L'évolution de l'occupation de l'espace, l'élargissement des horizons qu'implique le développement des échanges, la circulation de biens produits dans des régions lointaines, la hiérarchisation de la société et les demandes accrues des groupes dirigeants ont fondamentalement transformé les conditions de la création artistique. Les villages des sociétés du Néolithique ne sont pas des centres individualisés : ainsi la technique de la peinture murale, qui a fait la gloire de Çatal Hüyük en Anatolie, existait déjà, avec des caractéristiques très voisines, à des centaines de kilomètres de là, par exemple à Halula ou à Bouqras sur l'Euphrate. Pendant plusieurs millénaires, il a ainsi existé des « koinè » régionales de certains modes d'expression artistique révélateurs de l'élaboration d'une pensée symbolique commune. Mais le petit lot des statuettes en pierre de Tell es-Sawwan en Mésopotamie centrale, qui apparaît comme une réussite exceptionnelle mais isolée, n'autorise pas une généralisation de cette observation. Définir les grands courants de la production artistique à l'aide d'une documentation qui ne traduit encore que le hasard, heureux ou malheureux, des fouilles archéologiques et des conditions de conservation des documents anciens est ainsi une entreprise pleine d'aléas.
Le foyer sumérien
Essor des sociétés urbaines
Le problème ne change guère à l'époque d'Uruk avec l'apparition des premières cités en Mésopotamie et en Élam (fin du IVe millénaire). Les sites d'Uruk et de Suse, explorés systématiquement depuis le début du xxe siècle, ont été les premiers à avoir permis de mesurer l'importance des modifications qui affectent alors l'organisation territoriale, la société, l'économie et la création artistique dans le bas pays mésopotamien. La primauté absolue dont jouit ce dernier jusque dans les années 1970 en a fait aux yeux des spécialistes le véritable centre où serait apparue la société urbaine dont la naissance caractérise la période historique dont elle est en quelque sorte une introduction. Grâce à l'exploration de Habuba dans la boucle syrienne de l'Euphrate, de sites sur les affluents du Balikh et du Khabur, ainsi que sur le cours supérieur du Tigre, on a pu mieux connaître l'extension réelle d'une civilisation de toute première importance, dont l'art est défini comme sumérien en raison de l'ancrage géographique et historique des premières découvertes. Mais les centres régionaux de Habuba, (avec Aruda et Sheikh Hassan), Hassek Hüyük, Tell Brak, etc. n'ont pas fourni d'œuvres sculptées comparables à celles d'Uruk. Pièces encore uniques, mais que l'on ne peut cependant pas considérer comme les premières manifestations de la sculpture mésopotamienne : la perfection du modelé du visage de la Dame d'Uruk, d'autant plus impressionnant que manquent les éléments incrustés ou ajoutés et que nous sommes confrontés au seul travail du lapicide ; l'organisation de la scène de la rencontre sur le registre supérieur du vase d'Uruk et la qualité de la mise en valeur des personnages ou des animaux, tout indique sans conteste une longue expérience du travail de la sculpture. Il vaut donc mieux voir dans ces œuvres les plus vieux rescapés archéologiques d'une tradition dont on peut encore espérer découvrir, à l'occasion de nouvelles fouilles, certaines étapes antérieures. Les premiers sceaux-cylindres expriment aussi la qualité exceptionnelle des lapicides sumériens.

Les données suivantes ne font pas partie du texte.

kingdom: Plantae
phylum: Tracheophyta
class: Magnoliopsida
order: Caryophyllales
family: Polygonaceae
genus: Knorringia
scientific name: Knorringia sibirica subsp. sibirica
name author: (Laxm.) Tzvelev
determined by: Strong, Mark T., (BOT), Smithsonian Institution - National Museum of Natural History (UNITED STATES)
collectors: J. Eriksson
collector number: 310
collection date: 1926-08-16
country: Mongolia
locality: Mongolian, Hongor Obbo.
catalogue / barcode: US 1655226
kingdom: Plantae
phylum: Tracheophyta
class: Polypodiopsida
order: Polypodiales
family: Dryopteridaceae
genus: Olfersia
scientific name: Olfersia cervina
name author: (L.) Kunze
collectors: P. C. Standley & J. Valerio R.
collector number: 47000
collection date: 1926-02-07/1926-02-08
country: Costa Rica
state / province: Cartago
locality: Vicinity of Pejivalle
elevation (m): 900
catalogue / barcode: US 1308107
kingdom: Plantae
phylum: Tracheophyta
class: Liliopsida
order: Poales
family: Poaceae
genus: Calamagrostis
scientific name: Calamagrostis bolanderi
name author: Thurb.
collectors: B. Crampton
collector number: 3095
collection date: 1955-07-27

Le IIIe millénaire, qui marque l'aube de l'histoire puisque des textes apparaissent en nombre croissant, est marqué dans l'ensemble du Proche-Orient par l'essor des sociétés urbaines en forte rupture avec la période d'Uruk, mais leurs fondements sumériens ou sémitiques sont bien difficiles à démêler. On assiste alors à une diversification des centres de production : aux grandes métropoles de Mésopotamie méridionale et centrale (Uruk, Lagash, Shurrupak, Nippur...), répondent les cités plus modestes de la Diyala (Tell Asmar, Khafadjé, Ischaéli), l'étonnant royaume de Mari sur le cours moyen de l'Euphrate, Tell Chuera capitale du piémont du Taurus, Ebla pôle majeur de la Syrie intérieure et, du côté de l'Iran, Suse et les cités du plateau : quel chemin parcouru en quelques siècles !
De l'austère au souriant
Parallèlement au développement d'une architecture monumentale audacieuse dont la valeur artistique, souvent peu reconnue, doit être recherchée dans sa perfection technique et dans une harmonie des masses liées à une connaissance des nombres, s'impose une statuaire de grande qualité. Si la plupart des sites n'ont restitué qu'un ou deux exemplaires (le plus souvent incomplets), quelques-uns ont livré des richesses exceptionnelles : les cités de la Diyala, Mari sur l'Euphrate et Tell Chuera dans le Khabur tout particulièrement ; elles ont naturellement conduit les recherches en ce domaine.
Les plus anciens exemplaires (Dynastique Archaïque I, 2850-2750 env.), au nombre de trois, recueillis en fouille, ne permettent guère de rattacher cette production aux œuvres particulièrement brillantes de la fin de l'époque d'Uruk. Avec le Dynastique Archaïque II (2750-2600 env.) se développe un style appelé souvent « austère » aux formes géométriques anguleuses et à l'abstraction poussée. Deux lots importants ont été retrouvés, à Tell Asmar et à Khafadjé, ainsi que quelques exemplaires disséminés à Suse, Umma, Mari, Hama en Syrie et surtout Tell Chuera. Or les œuvres de Chuera et de la Diyala, régions distantes de plus 500 kilomètres mais qui ont tissé entre elles des liens commerciaux, présentent une telle similitude de caractères que certains ont été tentés d'y voir, mais à tort, la production d'un seul atelier. Il est donc difficile de parler ici d'un centre majeur mais plutôt d'un style régional puisque vraisemblablement deux ateliers au moins ont travaillé selon des règles voisines. Avec le Dynastique Archaïque III (2600-2350 env.) on assiste à un nouvel essor de la production avec un style qualifié de « souriant », des formes plus arrondies, un modelé souvent plus recherché et des attitudes plus diversifiées. Mari est alors le centre qui a produit les plus grands chefs-d'œuvre ; il est aussi en rapport étroit avec la Syrie si l'on songe à la petite déesse en bronze, or et argent du pseudo trésor d'Ur. Cependant, si l'on compare les statues d'Iku-Shamagan et du petit-fils de Lugalkisalsi d'Uruk, on est obligé de constater que ces œuvres participent de la même esthétique, alors que le fonctionnaire Lupad de Tello appartient à une tout autre école.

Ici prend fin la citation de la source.